───── THE DATA ─────
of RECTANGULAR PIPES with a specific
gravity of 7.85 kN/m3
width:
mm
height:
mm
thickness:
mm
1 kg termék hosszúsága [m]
─────
Write out every line from the records as a numbered list, leaving out any blank lines.

COMPLETED EXERCISE ::
1. of RECTANGULAR PIPES with a specific
2. gravity of 7.85 kN/m3
3. width:
4. mm
5. height:
6. mm
7. thickness:
8. mm
9. 1 kg termék hosszúsága [m]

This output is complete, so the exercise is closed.